19.12.2025 08:07 | Heidenau

Steigende Schuldenlast: Sachsen verzeichnet hohe Pro-Kopf-Verschuldung und Defizite in Kommunen

In Sachsen wächst die Pro-Kopf-Verschuldung besorgniserregend und erreicht mittlerweile 11,56 Milliarden Euro, was viele Kommunen in eine schwierige Lage bringt. Besonders stark betroffen sind Städte wie Bad Elster und Leipzig, während die Landkreise ebenfalls hohe Defizite berichten. Mit einem Rückstand von 20,4 Prozent seit 2021 wird deutlich, dass dringender Handlungsbedarf besteht, um die finanzielle Stabilität zu sichern und die Lebensqualität der Bürgerinnen und Bürger zu verbessern.

Die Pro-Kopf-Verschuldung in Sachsen hat mittlerweile 11,56 Milliarden Euro erreicht, was die finanzielle Situation der Kommunen verdeutlicht. Im bundesweiten Vergleich liegt Sachsen mit 3.148 Euro pro Einwohner auf dem zweitniedrigsten Platz in Deutschland. Insbesondere die Stadt Bad Elster sticht als Spitzenreiter hervor, mit einer Pro-Kopf-Verschuldung von 6.321 Euro.

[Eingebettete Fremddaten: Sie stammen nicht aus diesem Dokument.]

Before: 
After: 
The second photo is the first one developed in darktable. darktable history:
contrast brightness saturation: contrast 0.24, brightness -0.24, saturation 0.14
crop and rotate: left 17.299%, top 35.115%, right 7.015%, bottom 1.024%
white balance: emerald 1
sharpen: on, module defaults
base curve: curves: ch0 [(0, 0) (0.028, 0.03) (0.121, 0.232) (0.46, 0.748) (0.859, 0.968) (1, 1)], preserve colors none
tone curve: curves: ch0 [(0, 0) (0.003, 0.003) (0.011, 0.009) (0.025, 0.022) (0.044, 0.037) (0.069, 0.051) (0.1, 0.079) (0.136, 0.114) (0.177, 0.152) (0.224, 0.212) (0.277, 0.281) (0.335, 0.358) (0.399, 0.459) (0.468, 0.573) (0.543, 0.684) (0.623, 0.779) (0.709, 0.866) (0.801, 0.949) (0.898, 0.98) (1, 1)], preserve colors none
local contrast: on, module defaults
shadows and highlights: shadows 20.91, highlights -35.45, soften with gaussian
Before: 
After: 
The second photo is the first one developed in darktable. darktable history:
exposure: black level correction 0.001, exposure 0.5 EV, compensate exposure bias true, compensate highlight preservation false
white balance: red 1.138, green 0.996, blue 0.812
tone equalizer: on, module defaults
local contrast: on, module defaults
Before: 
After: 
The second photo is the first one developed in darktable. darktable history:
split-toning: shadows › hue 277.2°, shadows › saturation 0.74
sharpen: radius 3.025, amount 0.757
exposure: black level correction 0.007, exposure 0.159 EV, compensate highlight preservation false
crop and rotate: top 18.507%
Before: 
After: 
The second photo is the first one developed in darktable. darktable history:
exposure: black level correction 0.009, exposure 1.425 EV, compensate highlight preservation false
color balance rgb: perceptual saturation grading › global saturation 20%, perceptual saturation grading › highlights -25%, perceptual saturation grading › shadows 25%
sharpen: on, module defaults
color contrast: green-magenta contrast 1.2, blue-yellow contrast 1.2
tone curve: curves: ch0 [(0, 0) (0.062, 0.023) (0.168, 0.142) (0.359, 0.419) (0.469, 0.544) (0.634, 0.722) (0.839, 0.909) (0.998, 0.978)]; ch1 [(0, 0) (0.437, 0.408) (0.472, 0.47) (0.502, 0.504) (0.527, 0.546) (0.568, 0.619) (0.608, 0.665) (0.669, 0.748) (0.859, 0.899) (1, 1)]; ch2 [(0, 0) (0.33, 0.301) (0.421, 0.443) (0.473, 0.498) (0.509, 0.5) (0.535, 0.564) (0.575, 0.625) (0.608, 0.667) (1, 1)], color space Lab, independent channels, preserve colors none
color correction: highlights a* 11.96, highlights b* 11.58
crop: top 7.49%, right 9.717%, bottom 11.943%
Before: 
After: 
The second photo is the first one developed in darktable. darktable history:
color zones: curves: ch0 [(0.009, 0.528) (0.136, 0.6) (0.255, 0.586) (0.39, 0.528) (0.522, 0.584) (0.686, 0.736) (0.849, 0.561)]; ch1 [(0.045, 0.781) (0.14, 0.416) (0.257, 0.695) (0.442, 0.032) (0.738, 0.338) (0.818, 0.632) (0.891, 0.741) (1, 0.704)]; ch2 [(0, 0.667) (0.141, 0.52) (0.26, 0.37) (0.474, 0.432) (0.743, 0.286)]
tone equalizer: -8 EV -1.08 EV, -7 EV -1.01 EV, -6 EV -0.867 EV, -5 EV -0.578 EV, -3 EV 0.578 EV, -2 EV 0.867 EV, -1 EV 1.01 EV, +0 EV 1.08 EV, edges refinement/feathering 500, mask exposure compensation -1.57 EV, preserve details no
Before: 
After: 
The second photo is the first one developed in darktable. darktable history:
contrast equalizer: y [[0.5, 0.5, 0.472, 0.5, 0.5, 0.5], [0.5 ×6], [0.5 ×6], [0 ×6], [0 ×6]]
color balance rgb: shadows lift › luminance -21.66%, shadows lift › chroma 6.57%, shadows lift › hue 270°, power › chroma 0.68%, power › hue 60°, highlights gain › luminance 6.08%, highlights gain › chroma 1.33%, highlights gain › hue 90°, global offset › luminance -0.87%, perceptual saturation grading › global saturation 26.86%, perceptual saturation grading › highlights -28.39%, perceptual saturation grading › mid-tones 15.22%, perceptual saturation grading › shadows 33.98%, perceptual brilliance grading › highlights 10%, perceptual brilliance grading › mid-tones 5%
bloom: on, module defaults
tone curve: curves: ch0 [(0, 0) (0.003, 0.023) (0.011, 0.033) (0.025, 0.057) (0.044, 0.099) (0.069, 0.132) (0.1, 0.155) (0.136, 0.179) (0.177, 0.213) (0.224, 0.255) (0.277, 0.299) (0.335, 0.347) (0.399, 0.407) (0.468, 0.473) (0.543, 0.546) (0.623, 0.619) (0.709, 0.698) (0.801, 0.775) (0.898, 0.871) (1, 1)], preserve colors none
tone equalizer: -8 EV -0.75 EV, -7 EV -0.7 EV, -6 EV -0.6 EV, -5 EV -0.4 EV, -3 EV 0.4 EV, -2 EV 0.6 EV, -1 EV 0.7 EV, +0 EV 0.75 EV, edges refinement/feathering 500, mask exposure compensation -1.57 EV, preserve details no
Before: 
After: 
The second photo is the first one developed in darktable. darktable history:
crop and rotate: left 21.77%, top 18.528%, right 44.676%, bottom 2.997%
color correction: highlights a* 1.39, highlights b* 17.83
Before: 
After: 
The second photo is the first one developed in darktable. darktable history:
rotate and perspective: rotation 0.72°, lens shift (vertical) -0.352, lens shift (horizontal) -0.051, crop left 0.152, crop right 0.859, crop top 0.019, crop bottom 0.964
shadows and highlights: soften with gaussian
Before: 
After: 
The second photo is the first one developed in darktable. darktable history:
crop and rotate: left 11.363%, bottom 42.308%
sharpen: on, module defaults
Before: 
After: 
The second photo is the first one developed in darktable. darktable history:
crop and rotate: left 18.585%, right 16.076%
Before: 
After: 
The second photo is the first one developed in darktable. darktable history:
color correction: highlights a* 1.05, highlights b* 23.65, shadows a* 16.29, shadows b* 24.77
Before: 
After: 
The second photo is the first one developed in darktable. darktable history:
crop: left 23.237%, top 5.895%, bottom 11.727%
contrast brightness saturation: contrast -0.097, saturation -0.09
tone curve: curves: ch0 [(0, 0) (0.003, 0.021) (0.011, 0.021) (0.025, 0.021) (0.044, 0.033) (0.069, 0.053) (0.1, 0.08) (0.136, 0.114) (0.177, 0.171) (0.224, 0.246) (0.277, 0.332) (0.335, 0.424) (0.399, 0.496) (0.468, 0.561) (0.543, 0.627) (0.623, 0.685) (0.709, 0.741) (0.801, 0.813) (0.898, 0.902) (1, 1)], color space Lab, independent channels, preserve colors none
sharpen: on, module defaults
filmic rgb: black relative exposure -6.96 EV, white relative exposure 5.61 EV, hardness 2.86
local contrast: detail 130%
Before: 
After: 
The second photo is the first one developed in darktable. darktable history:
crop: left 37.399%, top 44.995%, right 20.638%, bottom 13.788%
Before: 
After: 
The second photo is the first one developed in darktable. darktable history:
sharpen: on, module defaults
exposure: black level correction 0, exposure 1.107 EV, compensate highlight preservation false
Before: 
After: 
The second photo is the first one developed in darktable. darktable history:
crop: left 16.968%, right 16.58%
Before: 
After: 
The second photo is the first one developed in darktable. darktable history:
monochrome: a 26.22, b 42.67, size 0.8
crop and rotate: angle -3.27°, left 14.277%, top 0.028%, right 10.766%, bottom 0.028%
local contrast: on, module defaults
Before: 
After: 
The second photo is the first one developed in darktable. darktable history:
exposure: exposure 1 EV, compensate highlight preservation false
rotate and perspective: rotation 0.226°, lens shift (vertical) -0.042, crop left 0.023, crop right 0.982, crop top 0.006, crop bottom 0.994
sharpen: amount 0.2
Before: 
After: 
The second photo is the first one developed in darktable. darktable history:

Direkt hinter Bad Elster folgt Altenberg mit 5.773 Euro, gefolgt von Heidenau mit 5.771 Euro und Leipzig, wo die Pro-Kopf-Verschuldung bei 5.644 Euro liegt. Ein beunruhigendes Bild zeichnet sich auch im Landkreis Nordsachsen ab, der mit einer Pro-Kopf-Verschuldung von 1.043 Euro zu den am meisten verschuldeten Regionen zählt. Auch der Landkreis Görlitz hat mit 664 Euro hohe Schulden.

Die finanzielle Lage der sächsischen Kommunen zeigt sich auch in einem Defizit in den Kernhaushalten von 871 Millionen Euro. Besonders deutlich wird dies in den kreisfreien Städten, die ein Minus von 421 Millionen Euro aufweisen. In den Landkreisen fällt das Defizit mit 193 Millionen Euro und in den kreisangehörigen Städten und Gemeinden mit 186 Millionen Euro ebenfalls erheblich aus.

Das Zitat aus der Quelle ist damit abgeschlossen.